Before the conversation really begins, he makes one small correction.
“It’s Bernie.”
You had just called him Dr. Heilicser.
You had read the old story about him. You knew what he meant to this area.
An emergency physician. A longtime EMS leader. A volunteer firefighter in three towns.
But on the phone, he is gentle about it.
“It’s Bernie.”
After more than four decades shaping emergency care in the South Suburbs, Bernie Heilicser stepped away from full-time emergency department shifts on Dec. 31.
It is a milestone he is still adjusting to.
“That’s why it’s referred to as kind of a retirement,” he says. “The workload’s not as intense.”
Not a full stop.
Just a shift.
For 41 years, Bernie served as medical director for South Cook County EMS, helping shape how paramedics across the region are trained and how they respond on someone’s worst day.
If you live in the South Suburbs, you’ve felt his influence in ways you probably never noticed.
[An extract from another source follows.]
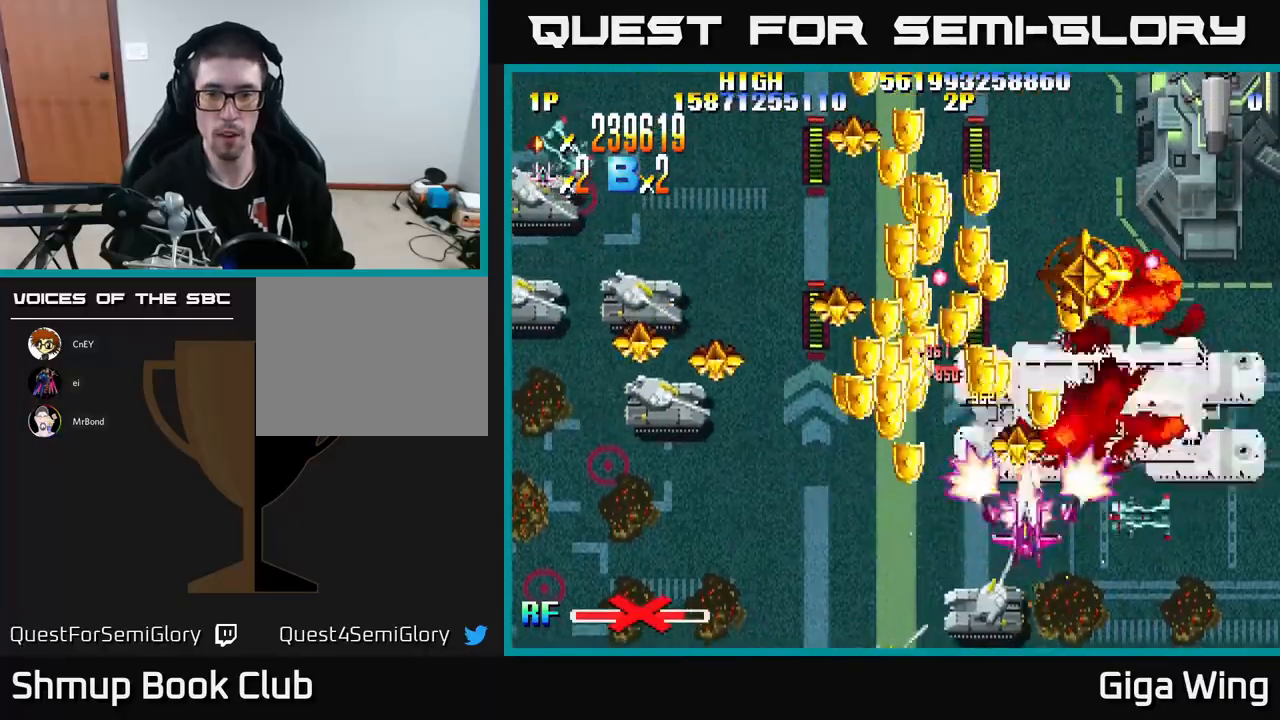
{"buttons": ["R2", "DPAD_RIGHT"], "left_stick": "center", "events": [[33, "DPAD_UP", "up"], [267, "DPAD_LEFT", "up"], [267, "DPAD_UP", "down"], [300, "DPAD_RIGHT", "down"], [350, "DPAD_UP", "up"]]}
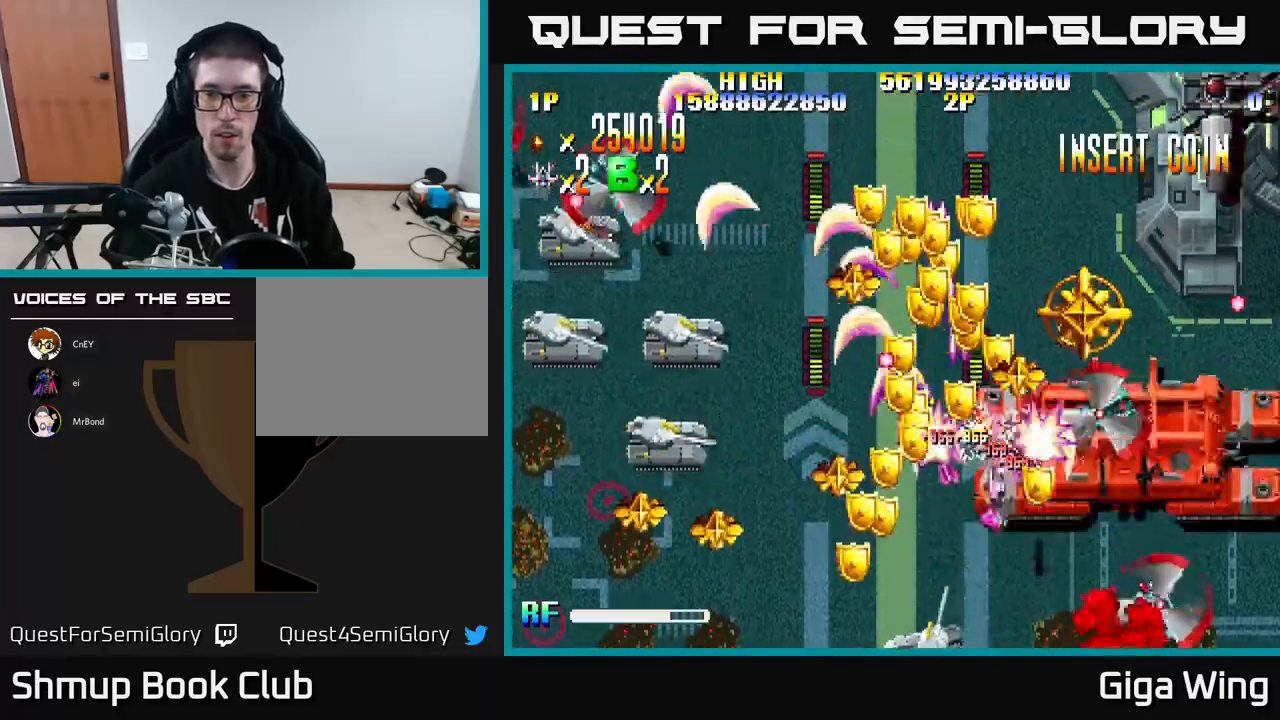
{"buttons": ["R2", "DPAD_LEFT"], "left_stick": "center", "events": [[67, "DPAD_DOWN", "down"], [483, "DPAD_DOWN", "up"], [483, "DPAD_RIGHT", "up"], [500, "DPAD_LEFT", "down"]]}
Generations of paramedics learned under his watch. Protocols were written, rewritten and refined with his input. Firehouses in University Park, Mokena and Flossmoor came to know him not as a distant administrator, but as someone who showed up.
He never framed it as leadership. He framed it as responsibility.
He remains board-certified in emergency medicine. He is still on staff at Ingalls Memorial Hospital.
“And here comes the obnoxious embellishment,” he says after being asked with a laugh.
For decades, Bernie has quietly worn more hats than most people realize. A board-certified emergency medicine physician. Forty-one years as medical director for South Cook County EMS. Now associate director, mentoring his successor.
For 33 years, he has led the medical ethics program at Ingalls Memorial Hospital. He is still on staff. Still answering questions. Still teaching. Still a volunteer firefighter.
None of it, he insists, makes him special.
But taken together, it tells the story of a career built almost entirely around service.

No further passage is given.